WHAT IS EXPECTED: Look through the lines below and copy each one that includes "elbow".

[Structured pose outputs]

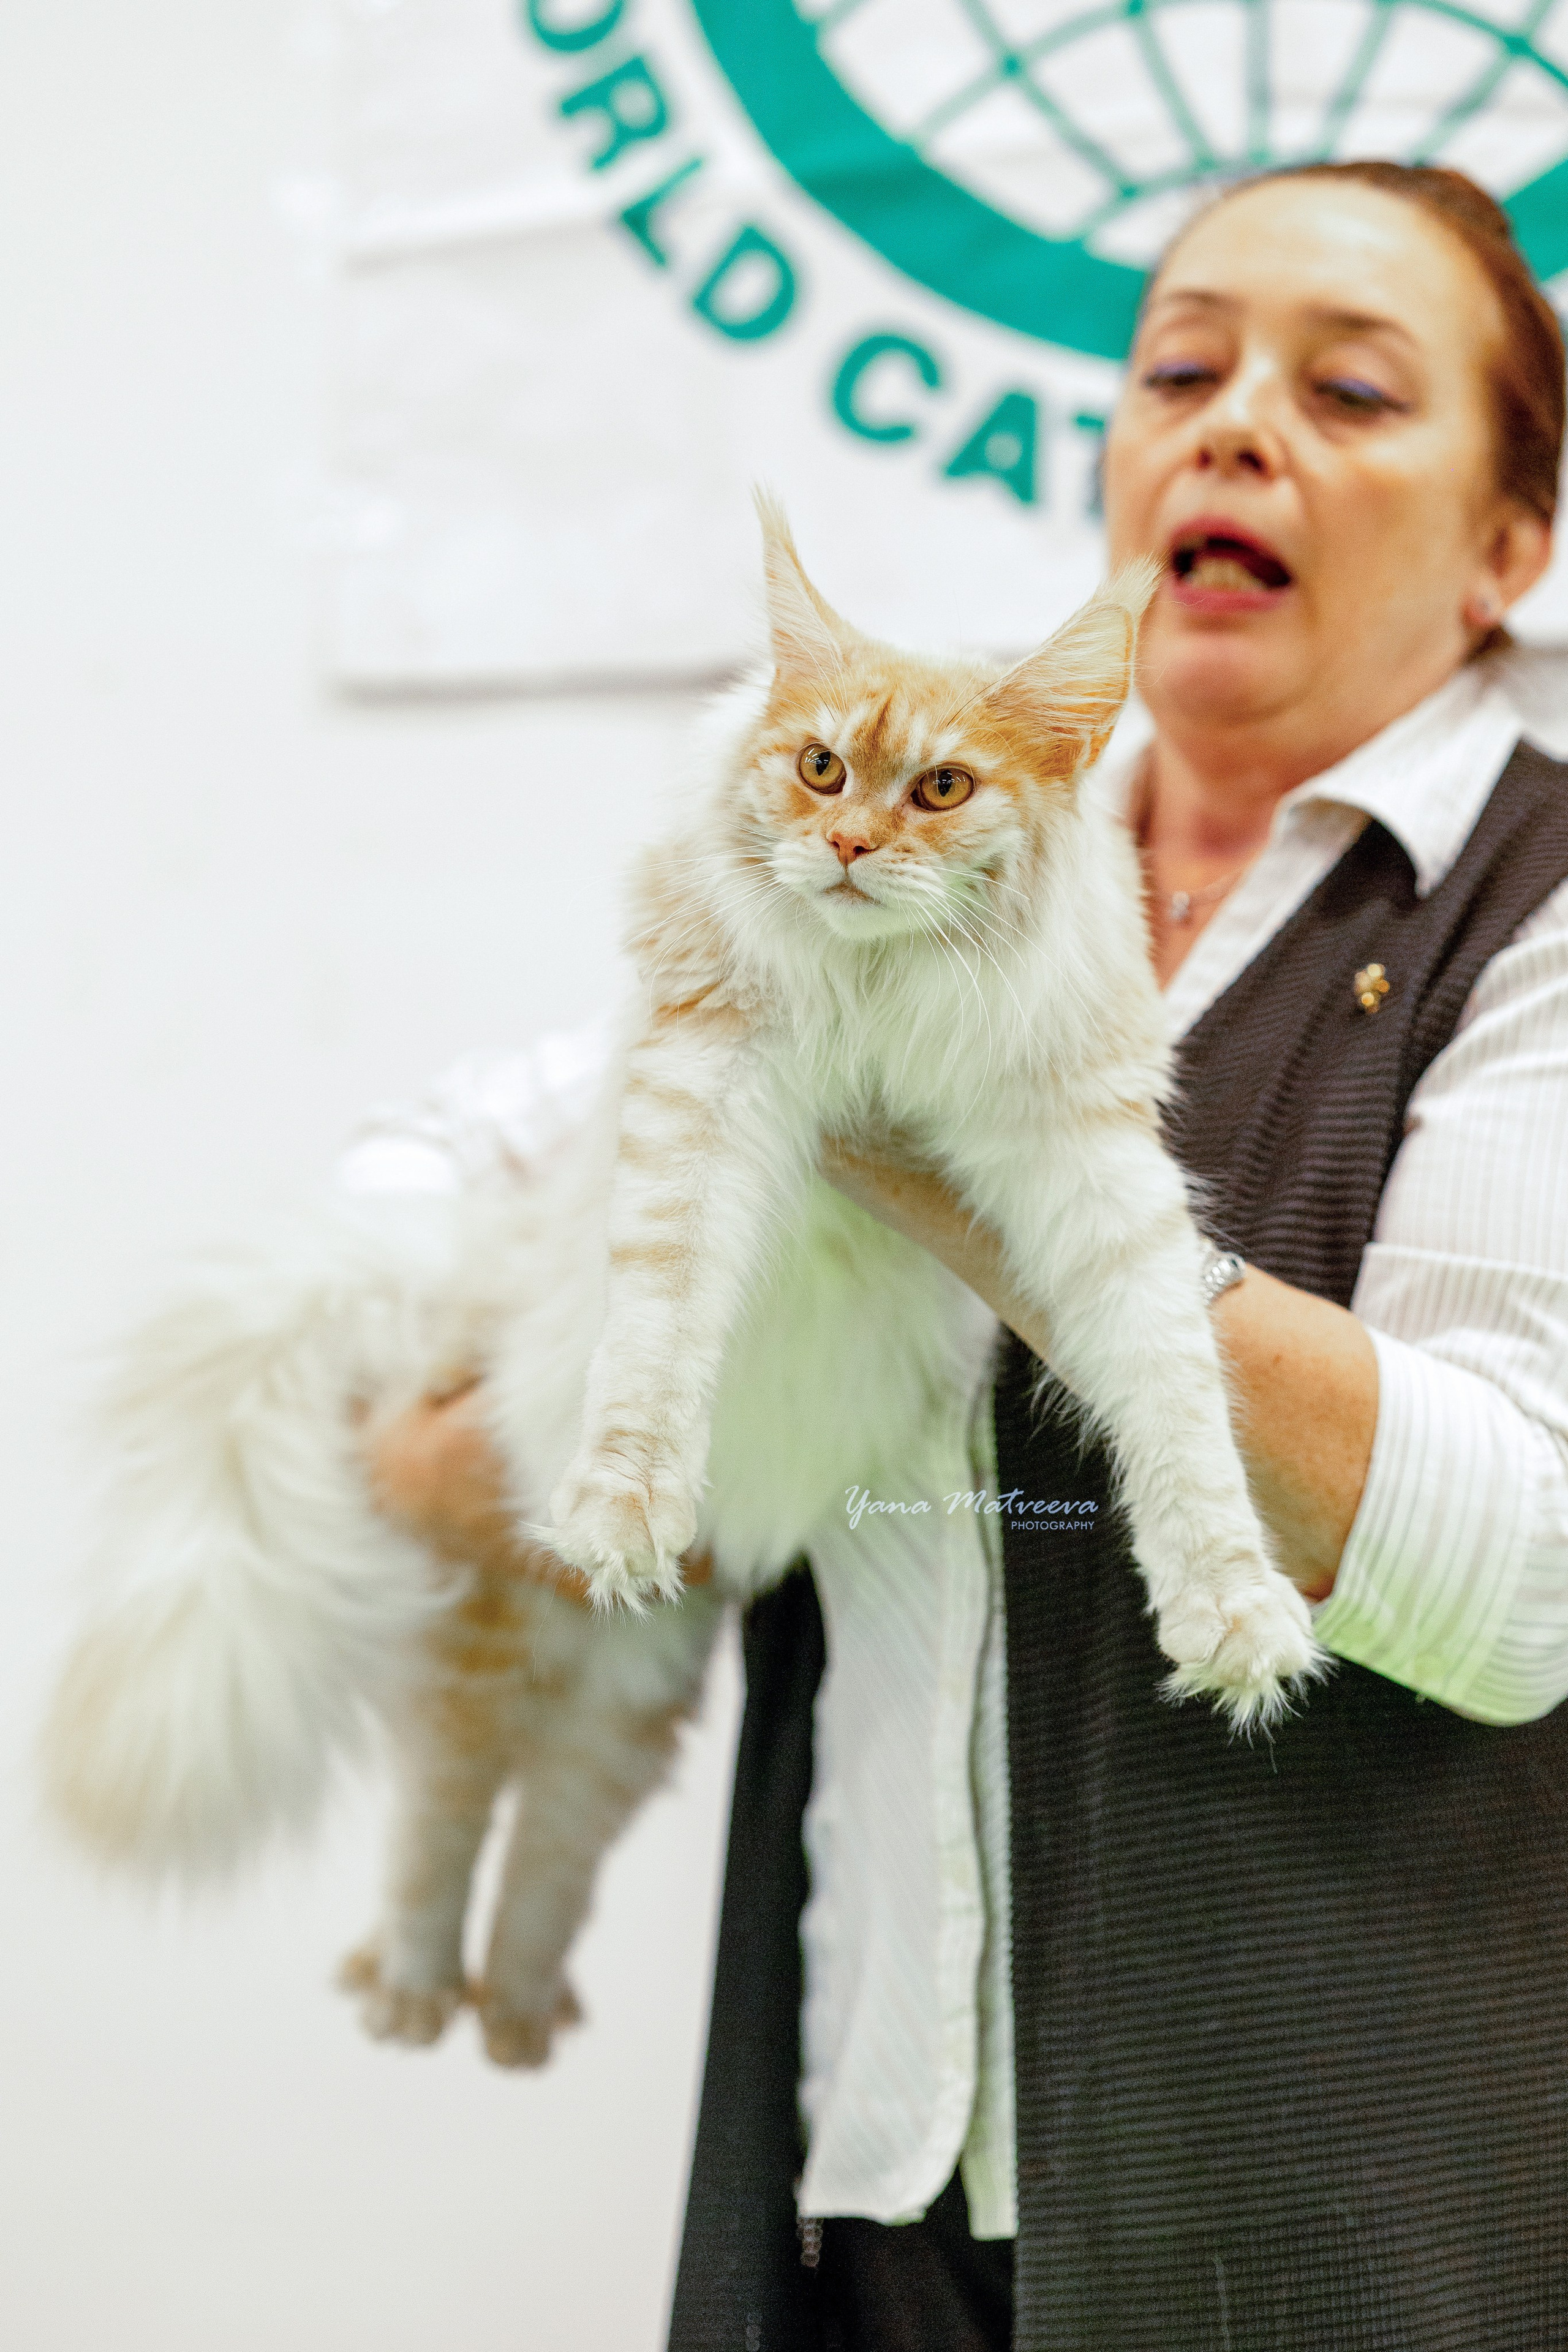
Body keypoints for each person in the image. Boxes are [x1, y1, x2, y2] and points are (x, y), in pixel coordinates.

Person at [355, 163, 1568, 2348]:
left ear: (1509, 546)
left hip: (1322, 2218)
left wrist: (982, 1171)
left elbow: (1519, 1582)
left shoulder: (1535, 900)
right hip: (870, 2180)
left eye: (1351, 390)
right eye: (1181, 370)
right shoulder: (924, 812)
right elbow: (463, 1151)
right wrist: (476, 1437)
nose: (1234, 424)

* * *

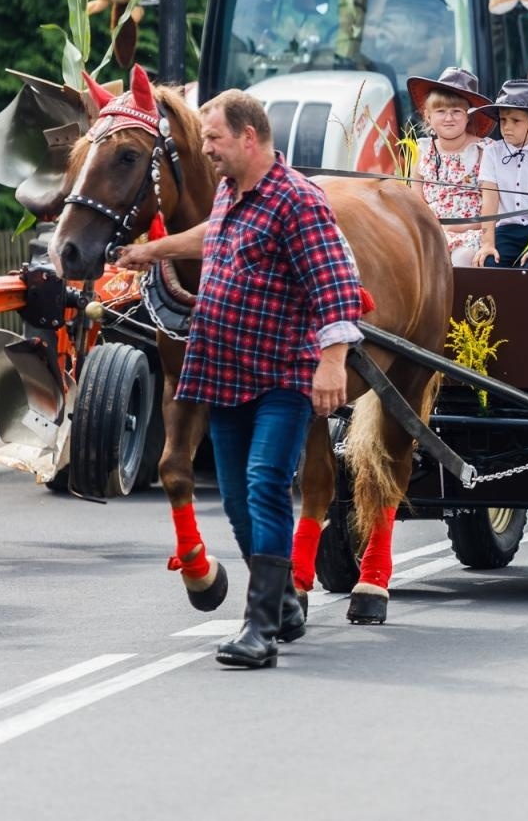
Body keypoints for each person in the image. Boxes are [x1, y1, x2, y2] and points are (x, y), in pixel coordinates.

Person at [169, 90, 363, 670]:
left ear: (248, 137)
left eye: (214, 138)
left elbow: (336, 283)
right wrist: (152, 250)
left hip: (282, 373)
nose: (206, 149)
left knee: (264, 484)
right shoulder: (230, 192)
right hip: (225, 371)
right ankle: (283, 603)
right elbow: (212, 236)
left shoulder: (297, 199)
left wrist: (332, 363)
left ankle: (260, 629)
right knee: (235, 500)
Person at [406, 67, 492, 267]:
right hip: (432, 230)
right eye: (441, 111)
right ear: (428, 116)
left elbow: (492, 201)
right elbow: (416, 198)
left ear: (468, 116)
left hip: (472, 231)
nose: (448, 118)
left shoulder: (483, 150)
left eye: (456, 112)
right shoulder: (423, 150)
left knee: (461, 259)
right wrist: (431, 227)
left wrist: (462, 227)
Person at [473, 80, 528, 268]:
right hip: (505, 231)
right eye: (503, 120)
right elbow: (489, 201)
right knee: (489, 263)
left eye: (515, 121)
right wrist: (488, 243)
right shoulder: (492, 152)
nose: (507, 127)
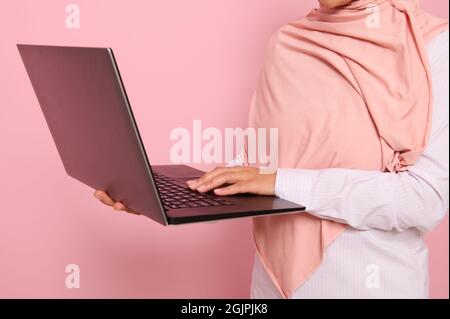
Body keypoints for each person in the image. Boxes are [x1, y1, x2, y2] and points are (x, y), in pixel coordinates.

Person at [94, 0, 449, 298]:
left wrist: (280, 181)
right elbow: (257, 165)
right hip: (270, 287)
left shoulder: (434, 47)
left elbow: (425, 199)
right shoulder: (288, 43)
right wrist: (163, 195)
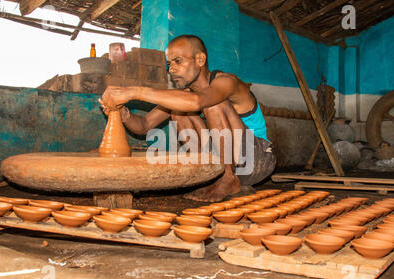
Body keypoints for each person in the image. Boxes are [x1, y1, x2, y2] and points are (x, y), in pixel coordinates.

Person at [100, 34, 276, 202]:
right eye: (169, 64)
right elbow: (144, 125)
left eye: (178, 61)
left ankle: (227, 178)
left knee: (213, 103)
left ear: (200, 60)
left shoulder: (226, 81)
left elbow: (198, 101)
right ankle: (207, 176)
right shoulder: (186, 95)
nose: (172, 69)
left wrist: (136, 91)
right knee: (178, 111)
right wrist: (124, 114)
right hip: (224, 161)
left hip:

RESPONSE BELOW:
left elbow: (1519, 1582)
right elbow: (463, 1151)
left elbow: (336, 283)
right elbow: (212, 236)
left elbow: (492, 201)
right elbow: (416, 198)
right elbow: (489, 201)
right elbow: (257, 165)
left elbow: (425, 199)
right elbow: (144, 125)
left elbow: (198, 101)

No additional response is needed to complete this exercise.